Roggio told VOA he worries that the political discord in the region is setting up West Africa as the next place for a country to fall under jihadist control.

“If the U.S. is not able to fly counterterrorism missions from Niger, is Mali the next state to fall after Afghanistan?” Roggio asked.

Air space reopened, U.S. forces repositioning

Earlier this week, a spokesman for Niger’s military leaders said they had decided to reopen the country’s airspace to all commercial flights, ending a closure that had been in place since they took control of the government Aug. 6.

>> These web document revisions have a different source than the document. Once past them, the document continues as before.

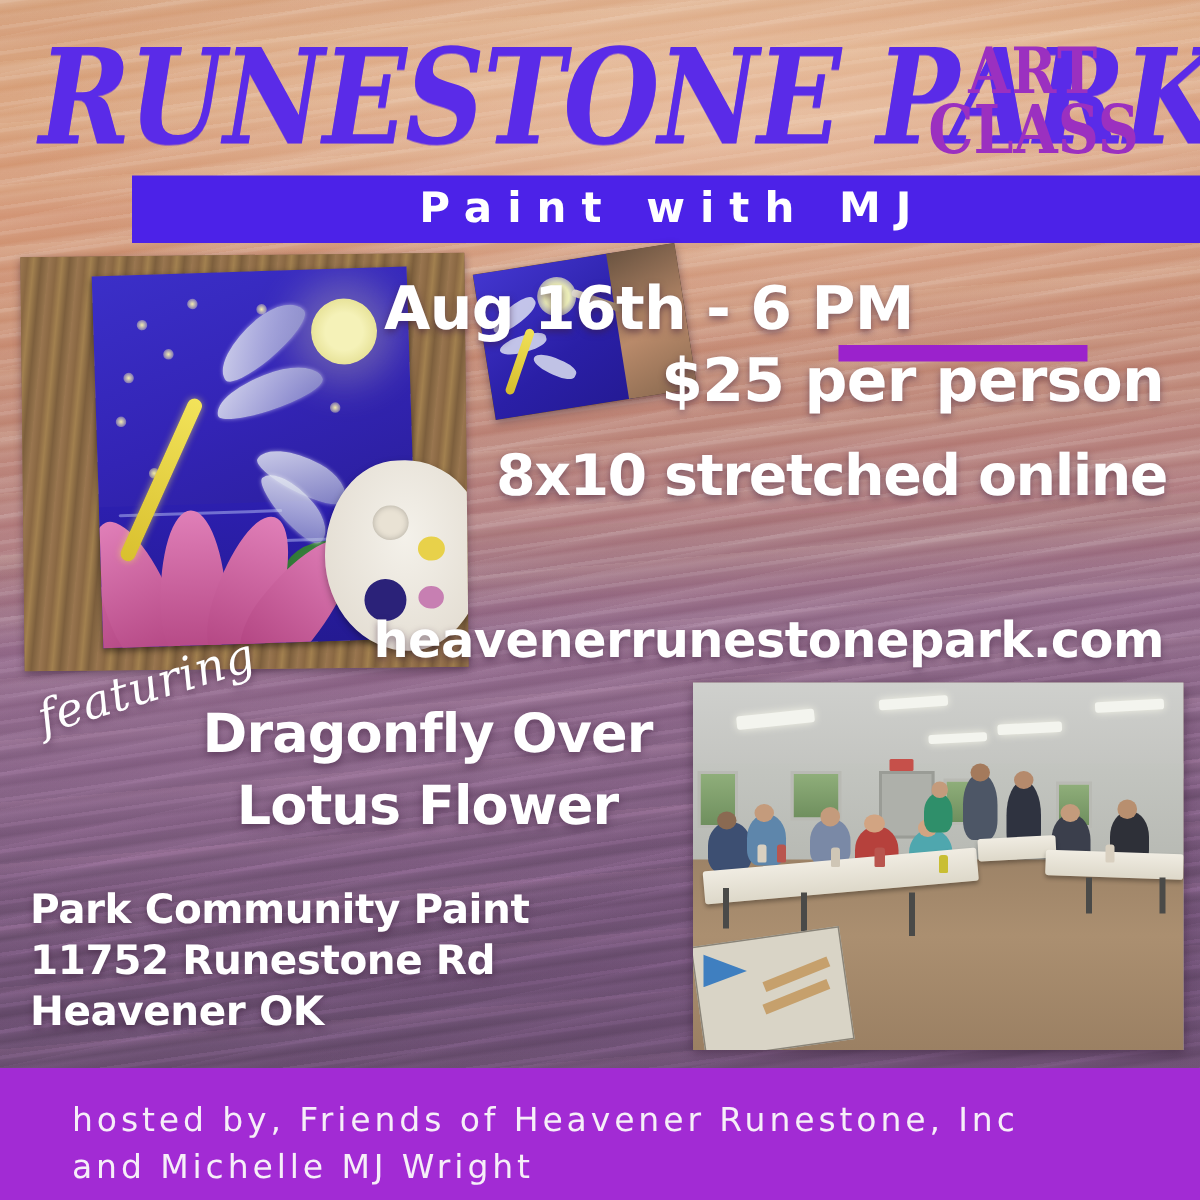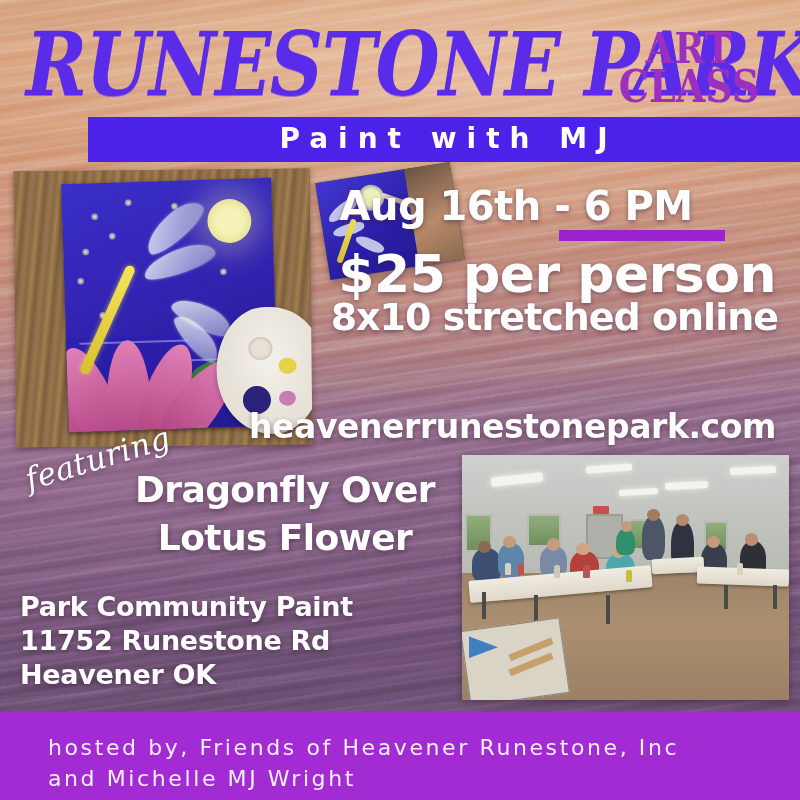"Aug 16th - 6 PM" .info { text-align: center -> left }
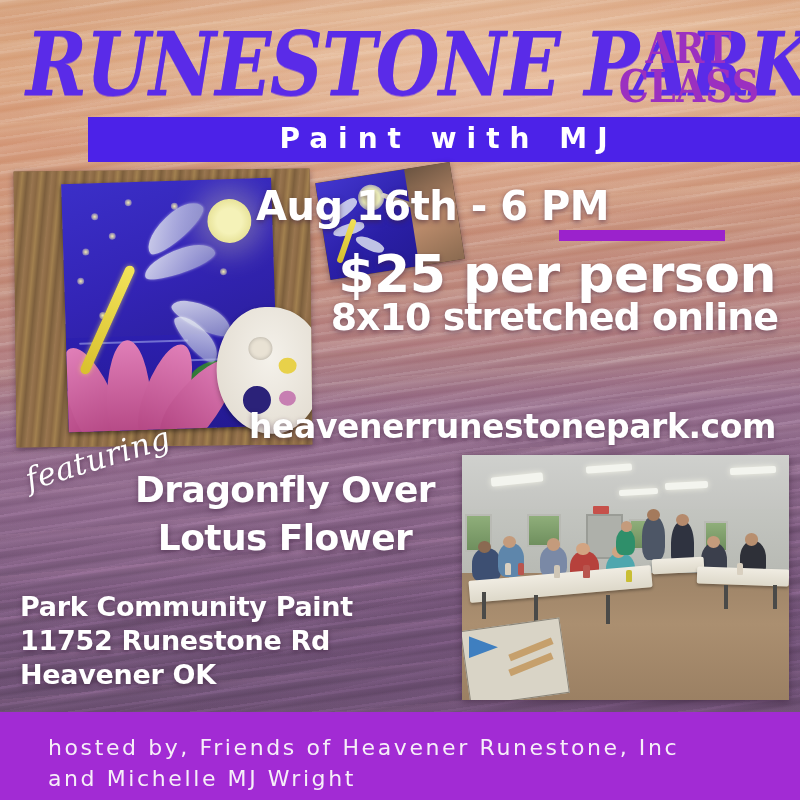"$25 per person" .line-price { font-size: 52px -> 40px; top: 252px -> 232px }
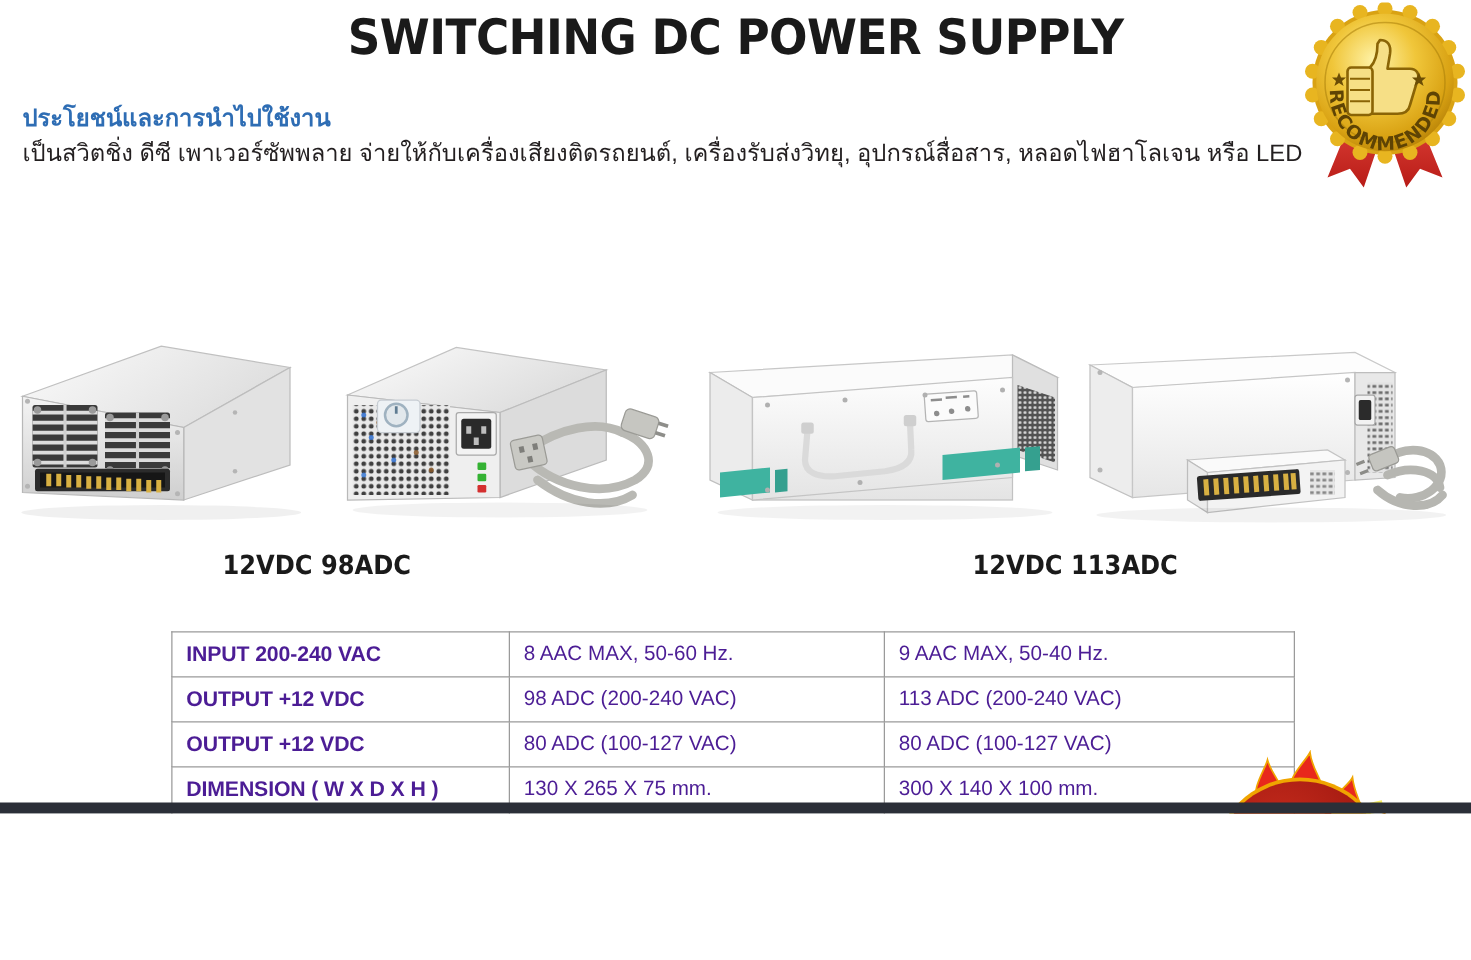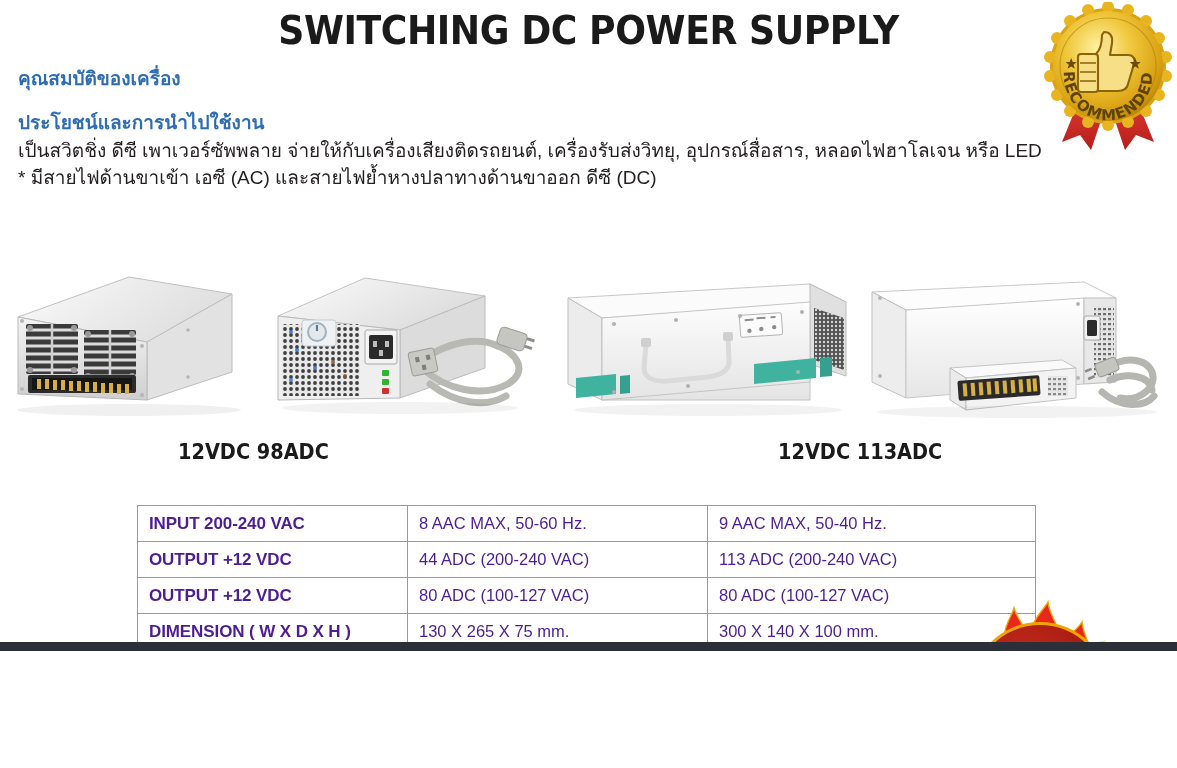"คุณสมบัติของเครื่อง" p.copy-head { html: <p>คุณสมบัติของเครื่อง</p> -> none }
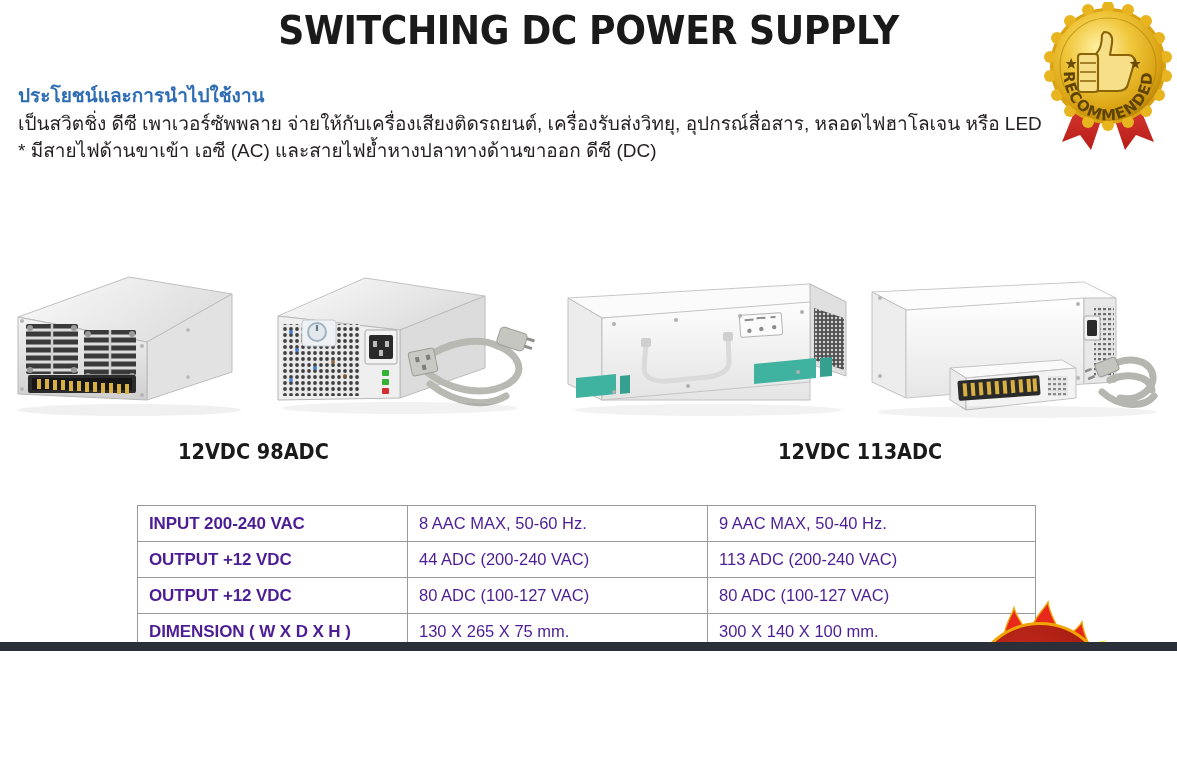"* มีสายไฟด้านขาเข้า เอซี (AC)" p.copy-line { html: <p>* มีสายไฟด้านขาเข้า เอซี (AC) และสายไฟย้ำหางปลาทางด้านขาออก ดีซี (DC)</p> -> none }
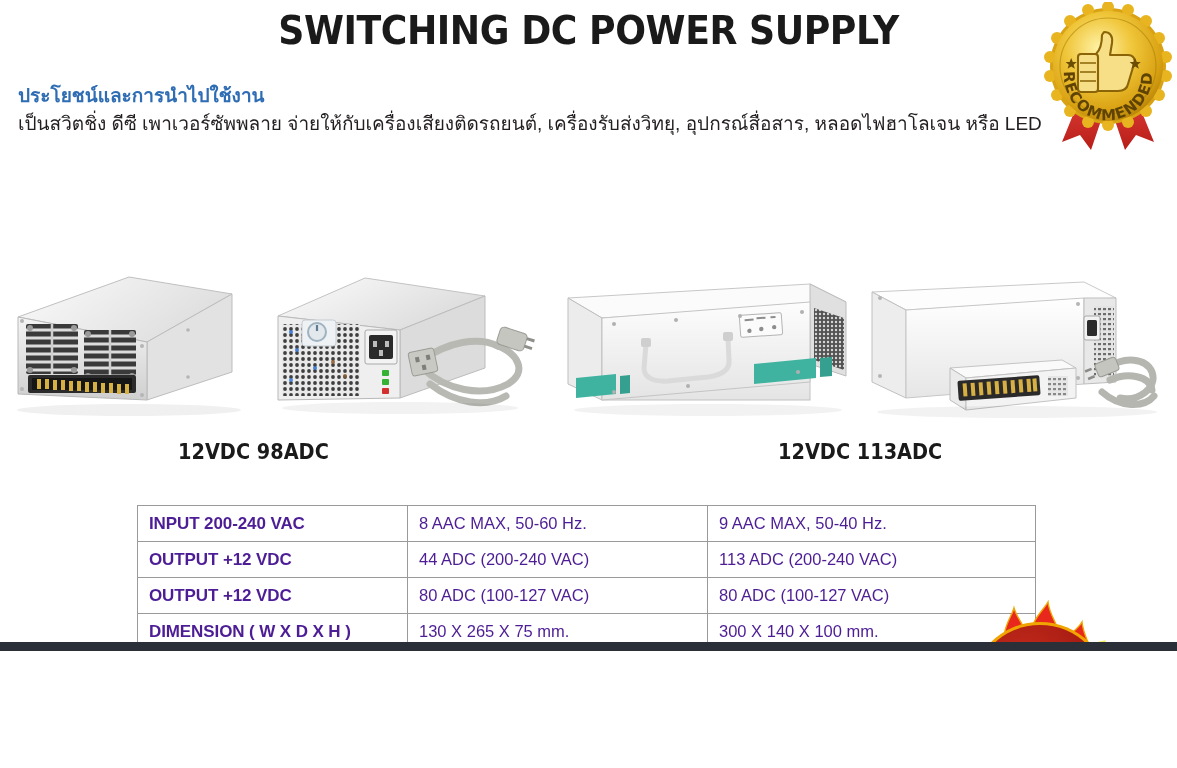"44 ADC (200-240 VAC)" td.value { text: 44 -> 98 }
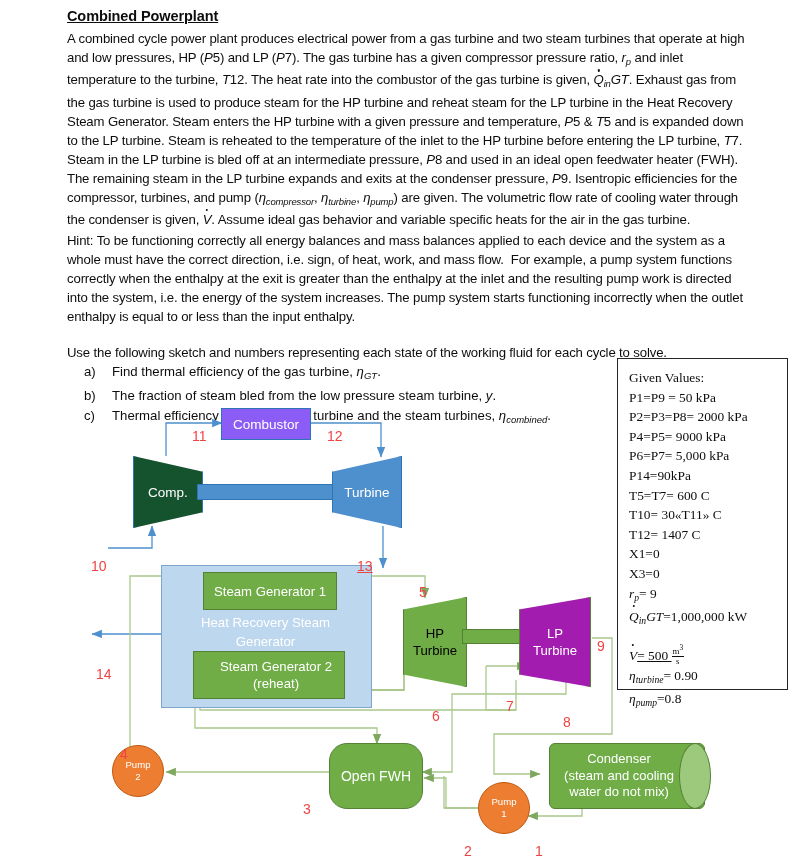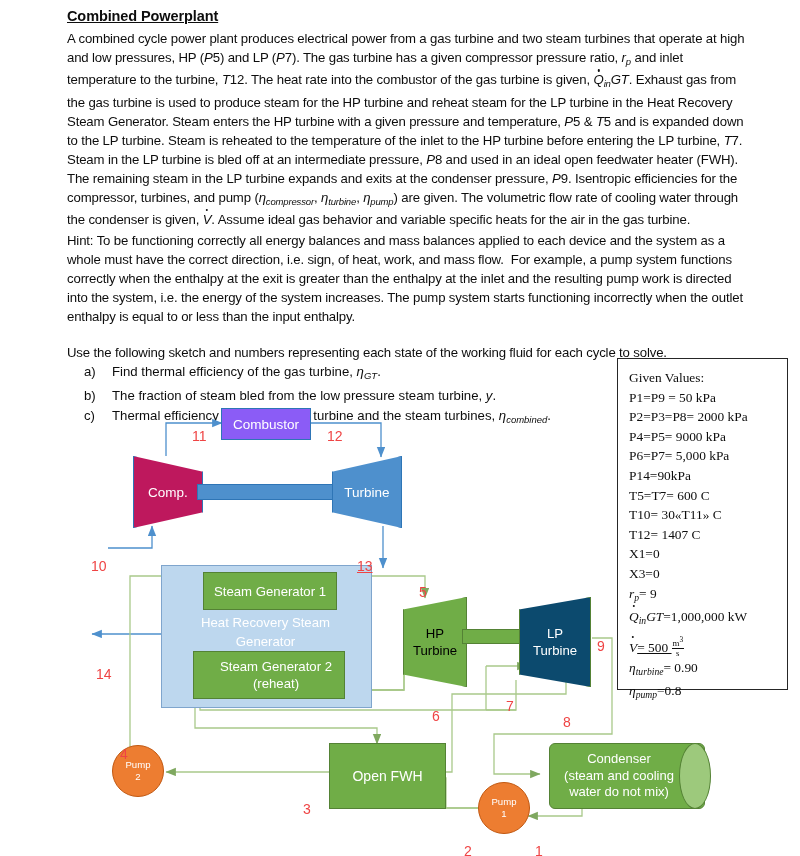"Comp." div { background: #be185d -> #14532d }
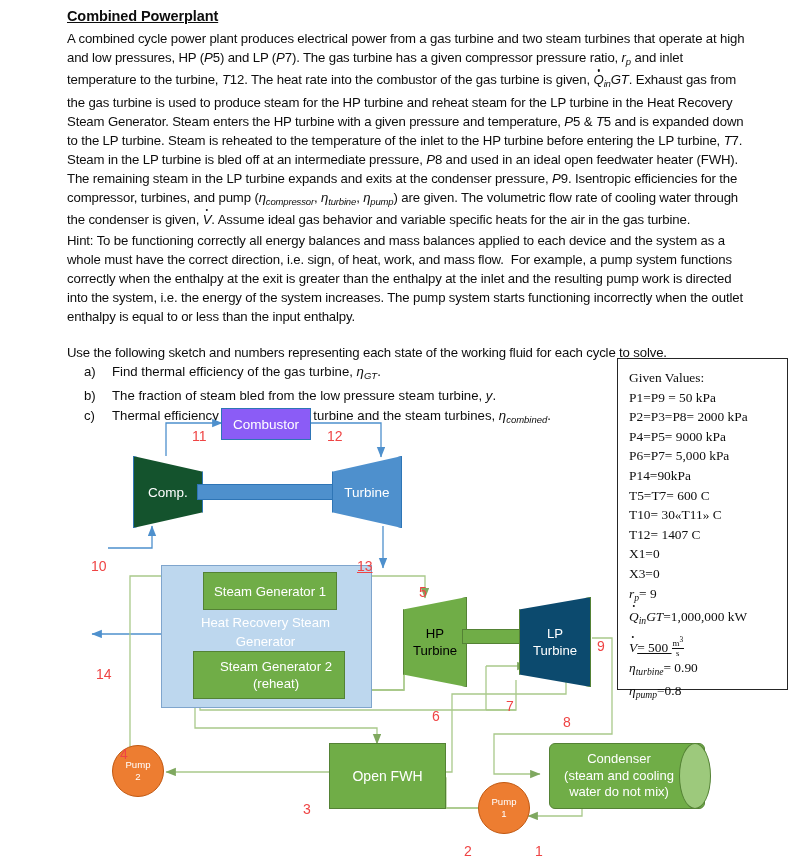"LP" div { background: #0c4a6e -> #a21caf }
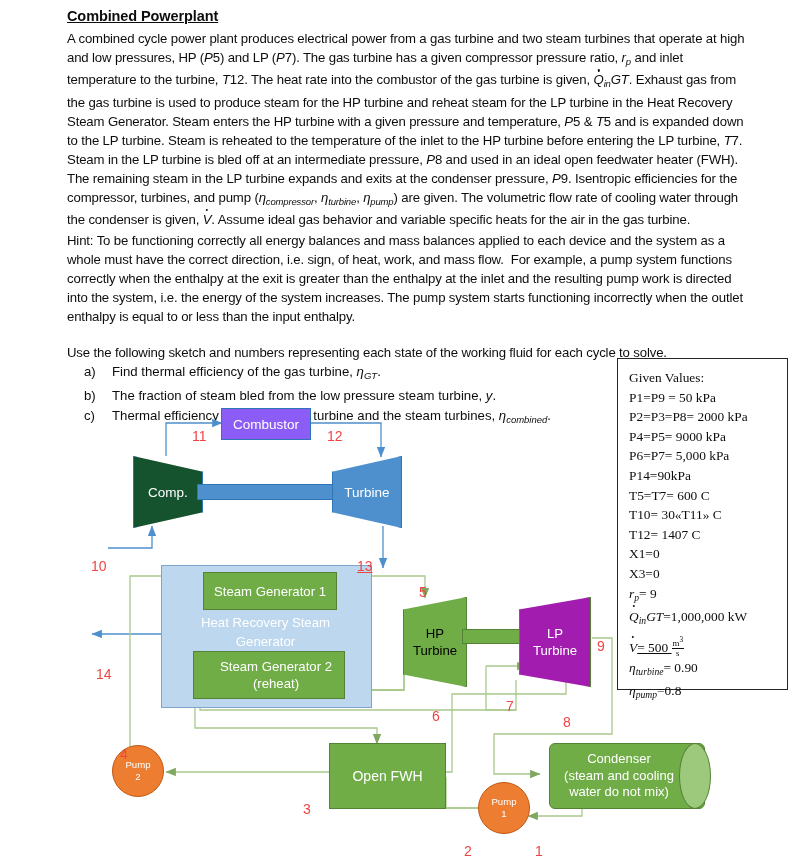"V= 500" div.gl { margin-top: 6px -> 14px }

However, a U.S. military official told VOA that the change to commercial flight access had not “normalized” U.S. drone flight frequencies this week.

News of the U.S. military’s drone limitations comes as the Pentagon said it was repositioning some of its troops and military equipment within Niger from a base in Niamey to the Agadez base.

“There’s no perceived threat, in terms of any threat to U.S. troops, and no threat of violence on the ground. This is simply a precautionary measure,” deputy Pentagon press secretary Sabrina Singh said Thursday.

The Agadez base, known as Air Base 201, is controlled by Nigerien forces. As of 2019, the U.S. military had exclusive rights to about 20% of the compound.

There are about 1,100 U.S. military personnel in Niger, according to the Pentagon.

Singh said the repositioning of U.S. forces in Niger was “ongoing right now.”